## What needs to be done
Can you rewrite the part of the rows that opens with the line containing "reduce the likelihood of behavioral issues" and closes with the line containing "dog basic commands, such", swapping "Regular exercise" for "Daily exercise" and leaving everything else unchanged?

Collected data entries
---------------
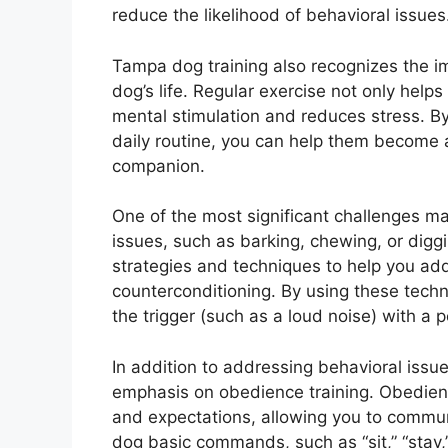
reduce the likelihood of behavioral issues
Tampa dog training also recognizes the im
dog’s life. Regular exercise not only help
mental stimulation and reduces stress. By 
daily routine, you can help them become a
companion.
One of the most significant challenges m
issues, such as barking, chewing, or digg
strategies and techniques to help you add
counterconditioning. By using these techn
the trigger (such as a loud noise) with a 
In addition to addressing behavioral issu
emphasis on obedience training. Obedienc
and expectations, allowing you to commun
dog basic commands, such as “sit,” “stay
---------------
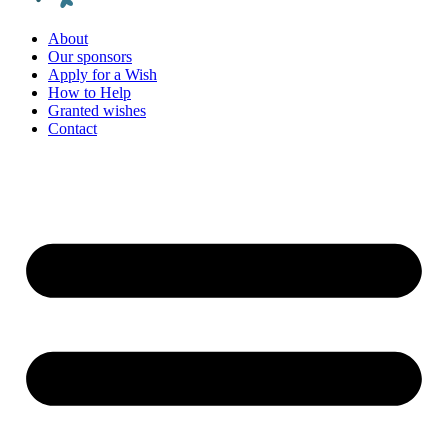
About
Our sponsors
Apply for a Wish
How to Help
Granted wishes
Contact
---------------
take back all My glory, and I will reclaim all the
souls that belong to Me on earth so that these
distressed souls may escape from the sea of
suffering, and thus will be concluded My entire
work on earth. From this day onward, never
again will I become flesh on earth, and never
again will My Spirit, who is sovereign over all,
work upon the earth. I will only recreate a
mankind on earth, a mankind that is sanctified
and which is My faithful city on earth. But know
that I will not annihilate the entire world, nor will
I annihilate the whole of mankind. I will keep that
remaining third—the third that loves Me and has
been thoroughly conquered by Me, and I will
---------------
## Exercise solution
reduce the likelihood of behavioral issues
Tampa dog training also recognizes the im
dog’s life. Daily exercise not only help
mental stimulation and reduces stress. By 
daily routine, you can help them become a
companion.
One of the most significant challenges m
issues, such as barking, chewing, or digg
strategies and techniques to help you add
counterconditioning. By using these techn
the trigger (such as a loud noise) with a 
In addition to addressing behavioral issu
emphasis on obedience training. Obedienc
and expectations, allowing you to commun
dog basic commands, such as “sit,” “stay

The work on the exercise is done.